Ben Bacarisse
5/20/2011 10:17:00 PM
Keith Thompson <kst-u@mib.org> writes:
> "christian.bau" <christian.bau@cbau.wanadoo.co.uk> writes:
<snip>
>> The main problem is that with Unicode, just comparing code points
>> isn't very meaningful. You'd have to put the code points into a
>> canonical order at least to get any meaningful result. And when you do
>> that, using strcmp is quite pointless.
>
> I *think* that strcmp() returns correctly ordered results for UTF-8
> strings. UTF-8 was carefully designed to make this work.
It all depends on "correctly ordered" of course. A byte-by-byte compare
of correctly encoded UTF-8 encoded strings preserves the ordering on the
code points the strings represent. To put it another way, converting to
wide strings and using wcscmp will give the same result as strcmp will
when passed the originals. The encoded strings must be not contain any
over-long representations (nor any other forbidden bytes or byte
combinations) but I think the OP has covered that since they talked
about checking the strings first.
━━━━━━━━
Tasks for this exercise:
**1.** From the forum post on comparing UTF-8 strings:
(a) What does christian.bau say you would at least have to do with the code points to get any meaningful result?
(b) After converting to wide strings, which function gives the same result as strcmp on the originals?
(c) Besides other forbidden bytes or byte combinations, what must the encoded strings not contain?
**2.** Can you carry the forum post on comparing UTF-8 strings forward from its last sentence?
━━━━━━━━
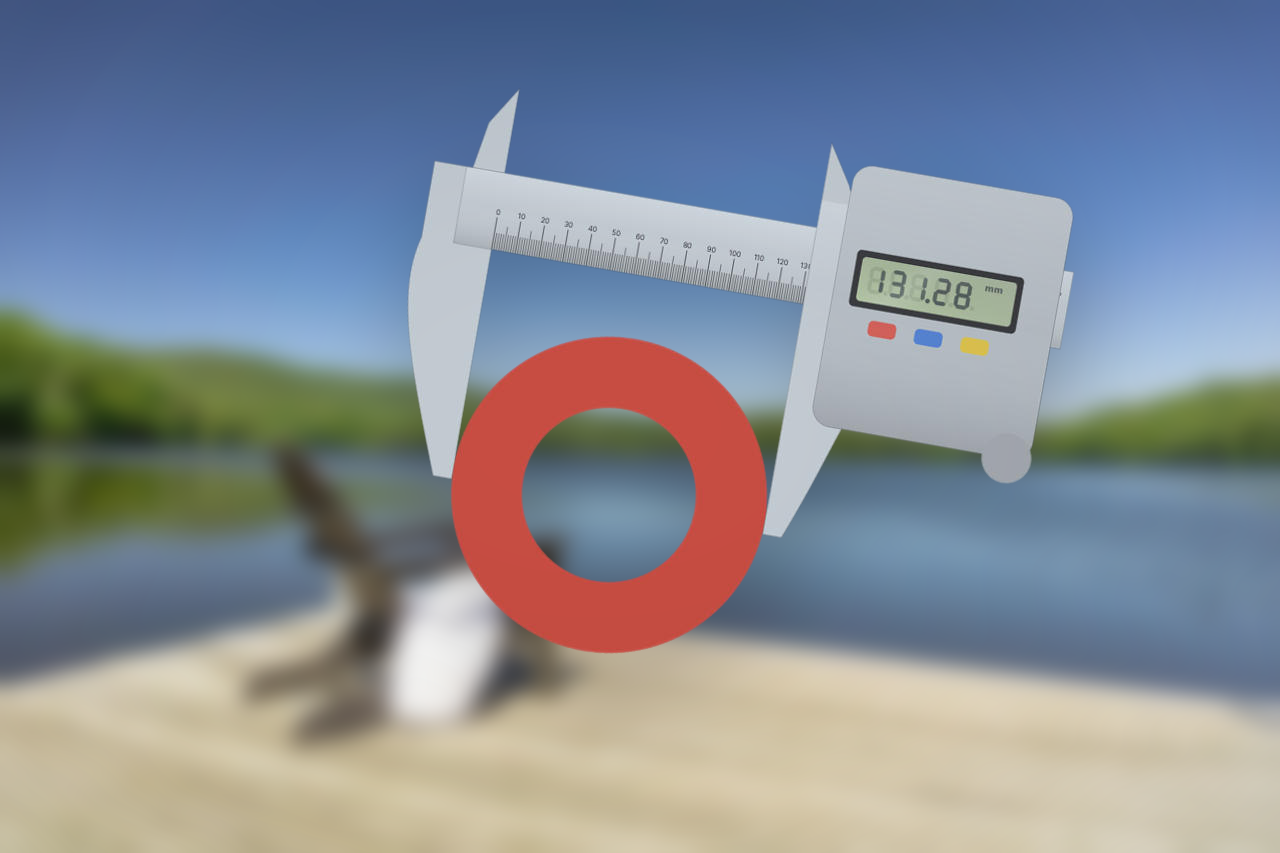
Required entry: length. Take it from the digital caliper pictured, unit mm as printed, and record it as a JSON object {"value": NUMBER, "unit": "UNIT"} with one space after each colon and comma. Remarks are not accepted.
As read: {"value": 131.28, "unit": "mm"}
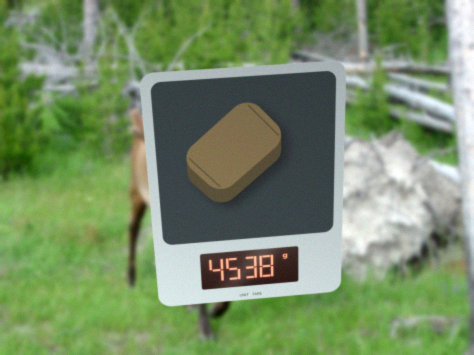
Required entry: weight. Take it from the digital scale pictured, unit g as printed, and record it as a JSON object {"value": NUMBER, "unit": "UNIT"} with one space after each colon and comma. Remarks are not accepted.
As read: {"value": 4538, "unit": "g"}
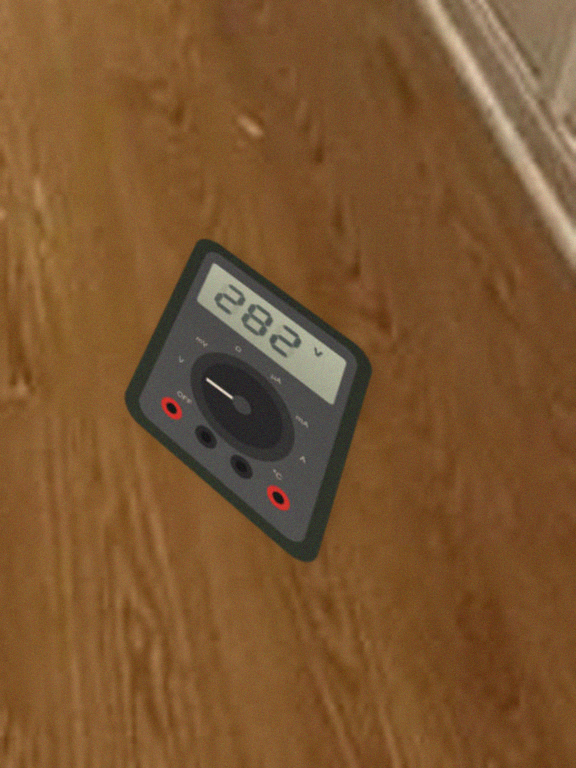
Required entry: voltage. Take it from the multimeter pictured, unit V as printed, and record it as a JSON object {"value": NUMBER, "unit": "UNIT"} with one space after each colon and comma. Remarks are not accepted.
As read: {"value": 282, "unit": "V"}
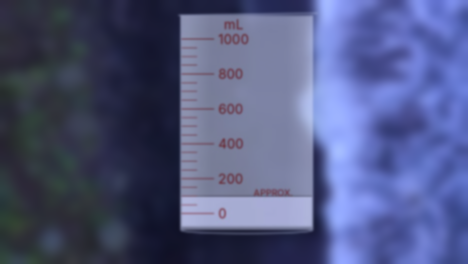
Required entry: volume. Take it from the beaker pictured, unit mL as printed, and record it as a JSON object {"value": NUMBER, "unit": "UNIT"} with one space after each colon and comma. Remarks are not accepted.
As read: {"value": 100, "unit": "mL"}
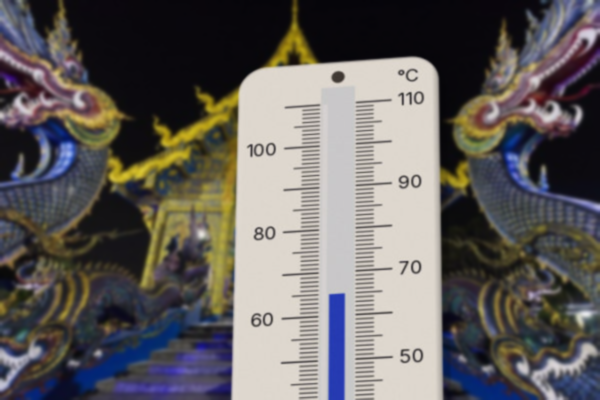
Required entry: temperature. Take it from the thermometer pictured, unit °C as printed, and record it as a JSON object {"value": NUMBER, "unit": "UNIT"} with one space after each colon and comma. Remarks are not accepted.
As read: {"value": 65, "unit": "°C"}
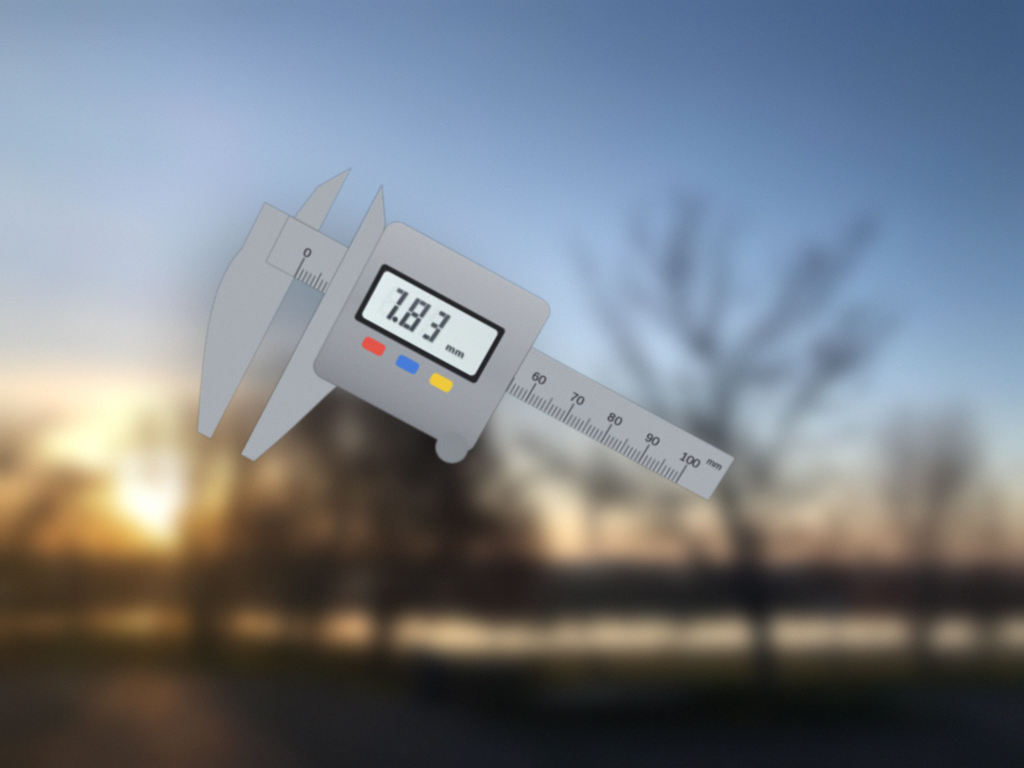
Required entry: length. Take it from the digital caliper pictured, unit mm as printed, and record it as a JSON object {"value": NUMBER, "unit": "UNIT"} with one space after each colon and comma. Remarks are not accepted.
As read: {"value": 7.83, "unit": "mm"}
━━━━━━━━
Per-task outputs:
**1.**
(a) Put the code points into a canonical order.
(b) wcscmp.
(c) Over-long representations.

**2.**
However, because Unicode says so much about the characters, one could
argue that a truly correct ordering should be rather more than this.
For example, "fine" with an fi ligature should compare equal to "fine"
without one and so on. If that seems too much like a detail, in some
scripts that code points are not in the correct collating sequence for
even the most basic ordering. That's what Christian Bau is saying, I
think.
--
Ben.